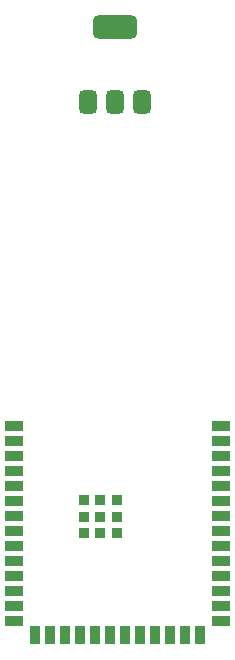
<source format=gbr>
%TF.GenerationSoftware,KiCad,Pcbnew,9.0.5*%
%TF.CreationDate,2025-11-26T15:00:46+01:00*%
%TF.ProjectId,planA,706c616e-412e-46b6-9963-61645f706362,rev?*%
%TF.SameCoordinates,Original*%
%TF.FileFunction,Paste,Top*%
%TF.FilePolarity,Positive*%
%FSLAX46Y46*%
G04 Gerber Fmt 4.6, Leading zero omitted, Abs format (unit mm)*
G04 Created by KiCad (PCBNEW 9.0.5) date 2025-11-26 15:00:46*
%MOMM*%
%LPD*%
G01*
G04 APERTURE LIST*
G04 Aperture macros list*
%AMRoundRect*
0 Rectangle with rounded corners*
0 $1 Rounding radius*
0 $2 $3 $4 $5 $6 $7 $8 $9 X,Y pos of 4 corners*
0 Add a 4 corners polygon primitive as box body*
4,1,4,$2,$3,$4,$5,$6,$7,$8,$9,$2,$3,0*
0 Add four circle primitives for the rounded corners*
1,1,$1+$1,$2,$3*
1,1,$1+$1,$4,$5*
1,1,$1+$1,$6,$7*
1,1,$1+$1,$8,$9*
0 Add four rect primitives between the rounded corners*
20,1,$1+$1,$2,$3,$4,$5,0*
20,1,$1+$1,$4,$5,$6,$7,0*
20,1,$1+$1,$6,$7,$8,$9,0*
20,1,$1+$1,$8,$9,$2,$3,0*%
G04 Aperture macros list end*
%ADD10RoundRect,0.375000X0.375000X-0.625000X0.375000X0.625000X-0.375000X0.625000X-0.375000X-0.625000X0*%
%ADD11RoundRect,0.500000X1.400000X-0.500000X1.400000X0.500000X-1.400000X0.500000X-1.400000X-0.500000X0*%
%ADD12R,1.500000X0.900000*%
%ADD13R,0.900000X1.500000*%
%ADD14R,0.900000X0.900000*%
G04 APERTURE END LIST*
D10*
%TO.C,U2*%
X136950000Y-72820000D03*
X139250000Y-72820000D03*
D11*
X139250000Y-66520000D03*
D10*
X141550000Y-72820000D03*
%TD*%
D12*
%TO.C,U1*%
X130750000Y-100240000D03*
X130750000Y-101510000D03*
X130750000Y-102780000D03*
X130750000Y-104050000D03*
X130750000Y-105320000D03*
X130750000Y-106590000D03*
X130750000Y-107860000D03*
X130750000Y-109130000D03*
X130750000Y-110400000D03*
X130750000Y-111670000D03*
X130750000Y-112940000D03*
X130750000Y-114210000D03*
X130750000Y-115480000D03*
X130750000Y-116750000D03*
D13*
X132515000Y-118000000D03*
X133785000Y-118000000D03*
X135055000Y-118000000D03*
X136325000Y-118000000D03*
X137595000Y-118000000D03*
X138865000Y-118000000D03*
X140135000Y-118000000D03*
X141405000Y-118000000D03*
X142675000Y-118000000D03*
X143945000Y-118000000D03*
X145215000Y-118000000D03*
X146485000Y-118000000D03*
D12*
X148250000Y-116750000D03*
X148250000Y-115480000D03*
X148250000Y-114210000D03*
X148250000Y-112940000D03*
X148250000Y-111670000D03*
X148250000Y-110400000D03*
X148250000Y-109130000D03*
X148250000Y-107860000D03*
X148250000Y-106590000D03*
X148250000Y-105320000D03*
X148250000Y-104050000D03*
X148250000Y-102780000D03*
X148250000Y-101510000D03*
X148250000Y-100240000D03*
D14*
X136600000Y-106560000D03*
X136600000Y-107960000D03*
X136600000Y-109360000D03*
X136600000Y-109360000D03*
X138000000Y-106560000D03*
X138000000Y-106560000D03*
X138000000Y-107960000D03*
X138000000Y-109360000D03*
X139400000Y-106560000D03*
X139400000Y-107960000D03*
X139400000Y-109360000D03*
%TD*%
M02*

</source>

- How to complete this task
In how many lines above does the word "KiCad" appear? Answer with only the number.

- Written response
2